Entries shown Start Marker

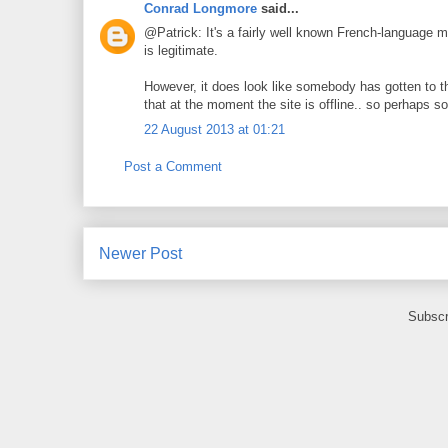
Conrad Longmore
said...
@Patrick: It's a fairly well known French-language mal
is legitimate.
However, it does look like somebody has gotten to th
that at the moment the site is offline.. so perhaps so
22 August 2013 at 01:21
Post a Comment
Newer Post
Subscr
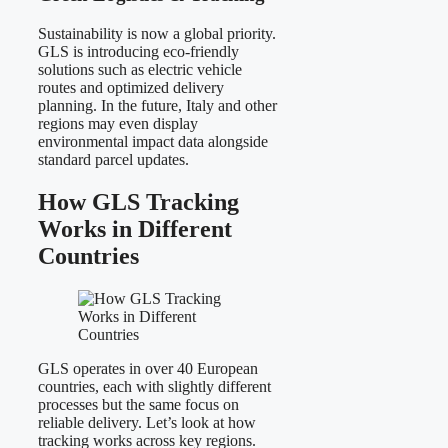
Sustainability is now a global priority.
GLS is introducing eco-friendly
solutions such as electric vehicle
routes and optimized delivery
planning. In the future, Italy and other
regions may even display
environmental impact data alongside
standard parcel updates.
How GLS Tracking
Works in Different
Countries
GLS operates in over 40 European
countries, each with slightly different
processes but the same focus on
reliable delivery. Let’s look at how
tracking works across key regions.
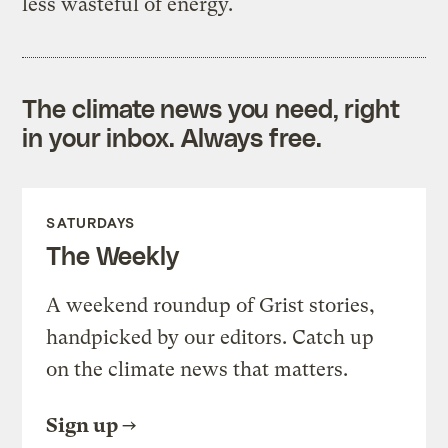
less wasteful of energy.
The climate news you need, right
in your inbox. Always free.
SATURDAYS
The Weekly
A weekend roundup of Grist stories,
handpicked by our editors. Catch up
on the climate news that matters.
Sign up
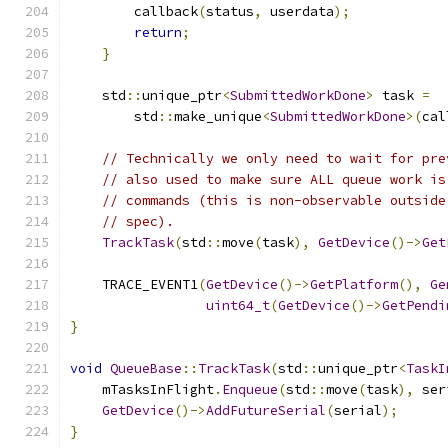
        callback
(
status
,
 userdata
);
return
;
}
    std
::
unique_ptr
<
SubmittedWorkDone
>
 task 
=
        std
::
make_unique
<
SubmittedWorkDone
>(
cal
// Technically we only need to wait for pre
// also used to make sure ALL queue work is
// commands (this is non-observable outside
// spec).
TrackTask
(
std
::
move
(
task
),
GetDevice
()->
Get
    TRACE_EVENT1
(
GetDevice
()->
GetPlatform
(),
Ge
uint64_t
(
GetDevice
()->
GetPendi
}
void
QueueBase
::
TrackTask
(
std
::
unique_ptr
<
TaskI
    mTasksInFlight
.
Enqueue
(
std
::
move
(
task
),
 ser
GetDevice
()->
AddFutureSerial
(
serial
);
}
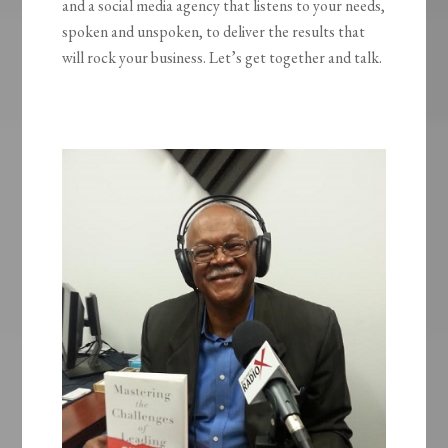
and a social media agency that listens to your needs,
spoken and unspoken, to deliver the results that
will rock your business. Let’s get together and talk.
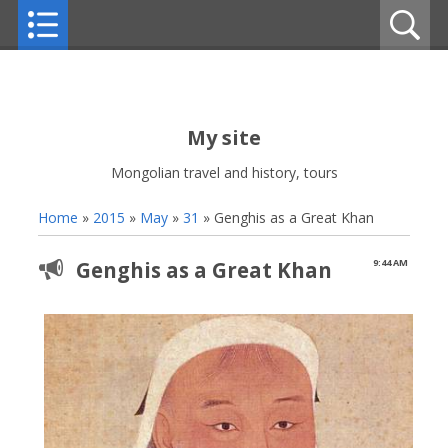
My site
Mongolian travel and history, tours
Home
»
2015
»
May
»
31
» Genghis as a Great Khan
Genghis as a Great Khan
9:44 AM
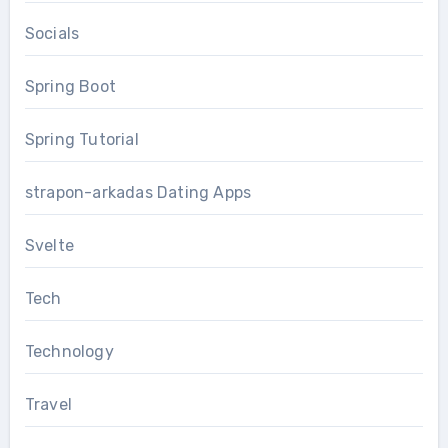
Socials
Spring Boot
Spring Tutorial
strapon-arkadas Dating Apps
Svelte
Tech
Technology
Travel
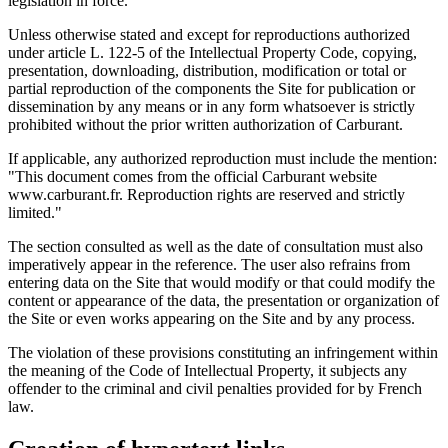
legislation in force.
Unless otherwise stated and except for reproductions authorized
under article L. 122-5 of the Intellectual Property Code, copying,
presentation, downloading, distribution, modification or total or
partial reproduction of the components the Site for publication or
dissemination by any means or in any form whatsoever is strictly
prohibited without the prior written authorization of Carburant.
If applicable, any authorized reproduction must include the mention:
"This document comes from the official Carburant website
www.carburant.fr. Reproduction rights are reserved and strictly
limited."
The section consulted as well as the date of consultation must also
imperatively appear in the reference. The user also refrains from
entering data on the Site that would modify or that could modify the
content or appearance of the data, the presentation or organization of
the Site or even works appearing on the Site and by any process.
The violation of these provisions constituting an infringement within
the meaning of the Code of Intellectual Property, it subjects any
offender to the criminal and civil penalties provided for by French
law.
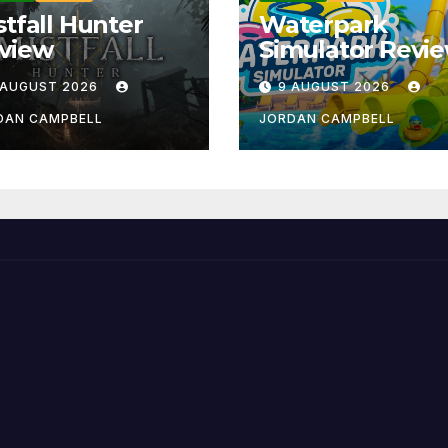
stfall Hunter
Waterpark
view
Simulator Revi
 AUGUST 2026
9 AUGUST 2026
DAN CAMPBELL
JORDAN CAMPBELL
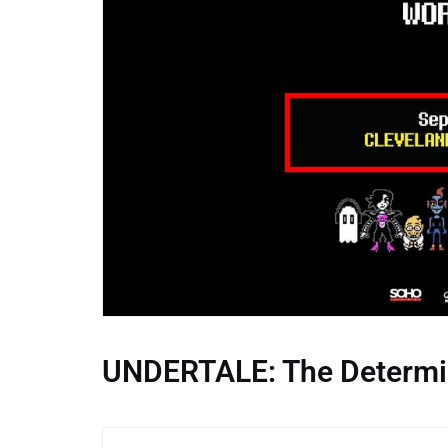
UNDERTALE: The Determi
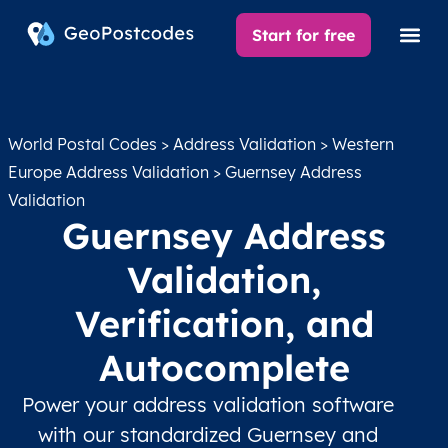
Start for free
World Postal Codes
>
Address Validation
>
Western
Europe Address Validation
> Guernsey Address
Validation
Guernsey Address
Validation,
Verification, and
Autocomplete
Power your address validation software
with our standardized Guernsey and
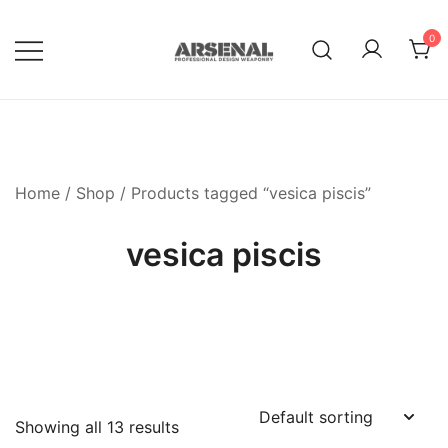
Skip
to
0
content
Royalty Free Adobe Illustrator
Go Media™ Arsenal
Vectors, Photoshop Templates,
Textures, Tutorials, and More
Home
/
Shop
/ Products tagged “vesica piscis”
vesica piscis
Showing all 13 results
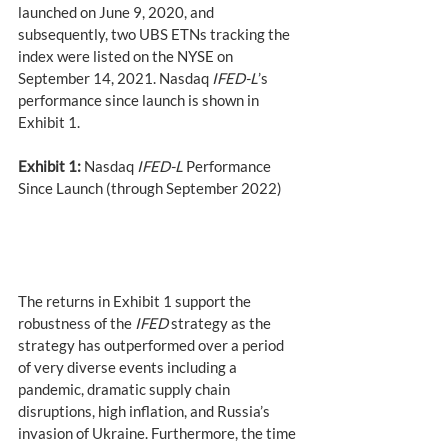
launched on June 9, 2020, and 
subsequently, two UBS ETNs tracking the 
index were listed on the NYSE on 
September 14, 2021. Nasdaq 
IFED-L
’s 
performance since launch is shown in 
Exhibit 1.
Exhibit 1:
 Nasdaq 
IFED-L
 Performance 
Since Launch (through September 2022)
The returns in Exhibit 1 support the 
robustness of the 
IFED
 strategy as the 
strategy has outperformed over a period 
of very diverse events including a 
pandemic, dramatic supply chain 
disruptions, high inflation, and Russia’s 
invasion of Ukraine. Furthermore, the time 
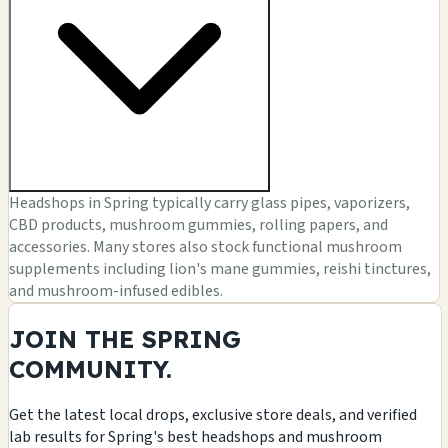
Headshops in Spring typically carry glass pipes, vaporizers,
CBD products, mushroom gummies, rolling papers, and
accessories. Many stores also stock functional mushroom
supplements including lion's mane gummies, reishi tinctures,
and mushroom-infused edibles.
JOIN THE SPRING
COMMUNITY.
Get the latest local drops, exclusive store deals, and verified
lab results for Spring's best headshops and mushroom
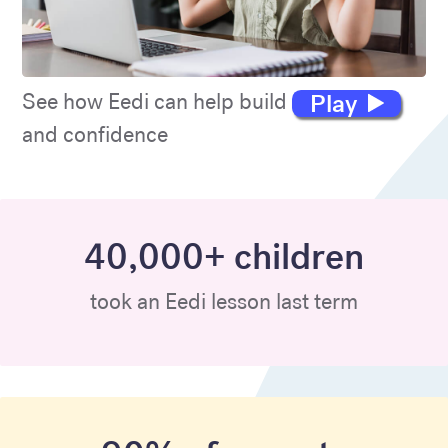
Play
See how Eedi can help build maths skills
and confidence
40,000+ children
took an Eedi lesson last term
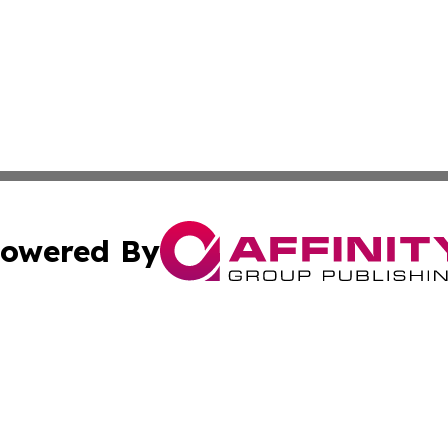
owered By
ubmit Press Release
Terms & Conditions
Copyright/DMCA
Inc. dba Affinity Group Publishing & Centennial State Tod
Cookie Settings / Your Privacy Choices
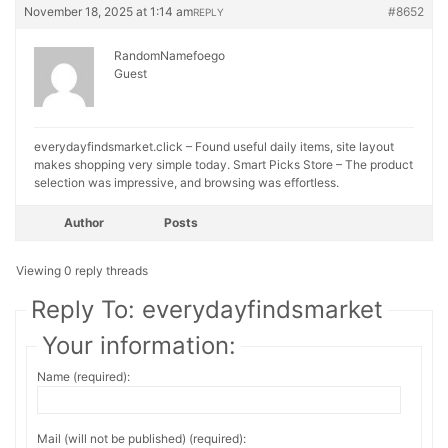
November 18, 2025 at 1:14 am
#8652
REPLY
RandomNamefoego
Guest
everydayfindsmarket.click – Found useful daily items, site layout
makes shopping very simple today.
Smart Picks Store – The product
selection was impressive, and browsing was effortless.
Author
Posts
Viewing 0 reply threads
Reply To: everydayfindsmarket
Your information:
Name (required):
Mail (will not be published) (required):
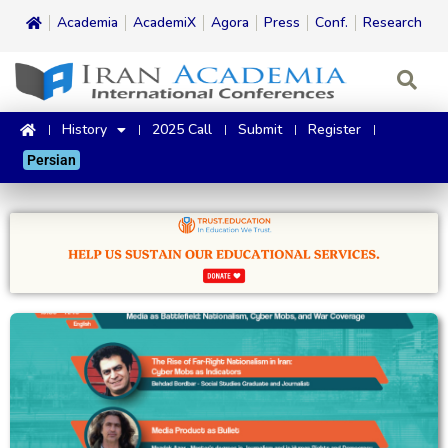
Academia
AcademiX
Agora
Press
Conf.
Research
History
2025 Call
Submit
Register
Persian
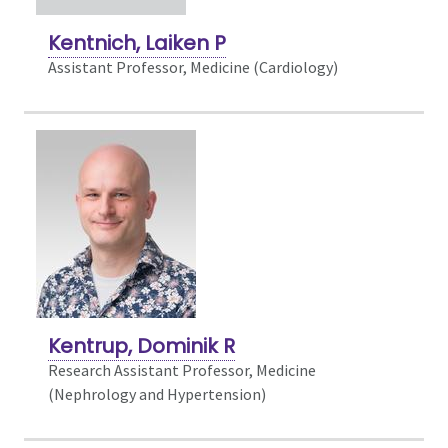
Kentnich, Laiken P
Assistant Professor, Medicine (Cardiology)
Kentrup, Dominik R
Research Assistant Professor, Medicine
(Nephrology and Hypertension)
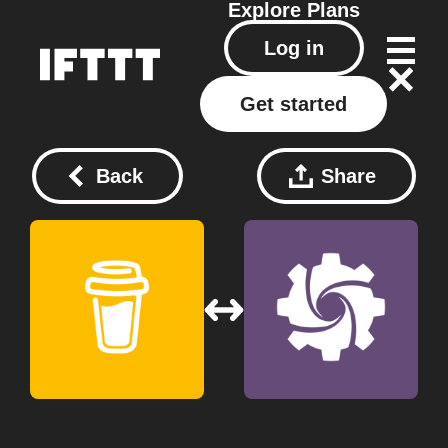
Explore
Plans
Log in
Get started
Back
Share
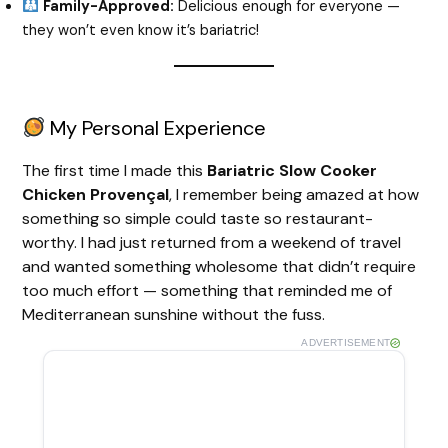
Family-Approved:
Delicious enough for everyone —
they won’t even know it’s bariatric!
My Personal Experience
The first time I made this
Bariatric Slow Cooker
Chicken Provençal
, I remember being amazed at how
something so simple could taste so restaurant-
worthy. I had just returned from a weekend of travel
and wanted something wholesome that didn’t require
too much effort — something that reminded me of
Mediterranean sunshine without the fuss.
ADVERTISEMENT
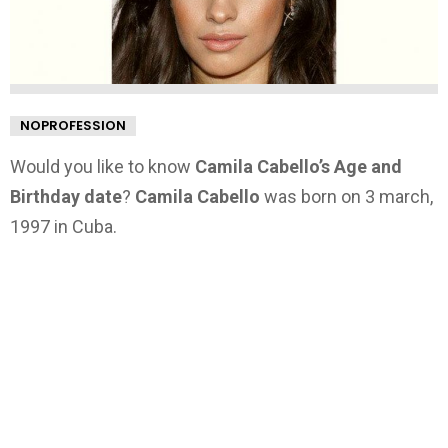
NOPROFESSION
Would you like to know
Camila Cabello’s Age and
Birthday date
?
Camila Cabello
was born on 3 march,
1997 in Cuba.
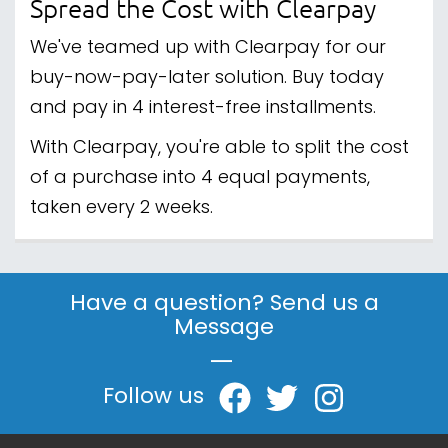
Spread the Cost with Clearpay
We've teamed up with Clearpay for our
buy-now-pay-later solution. Buy today
and pay in 4 interest-free installments.
With Clearpay, you're able to split the cost
of a purchase into 4 equal payments,
taken every 2 weeks.
Have a question? Send us a
Message
|
Follow us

Entries shown End Marker

Gather every line of the listing above that contains the string "Genghis", treating uppercase and lowercase letters as distinct, and copy each such line in full.

» Genghis as a Great Khan
Genghis as a Great Khan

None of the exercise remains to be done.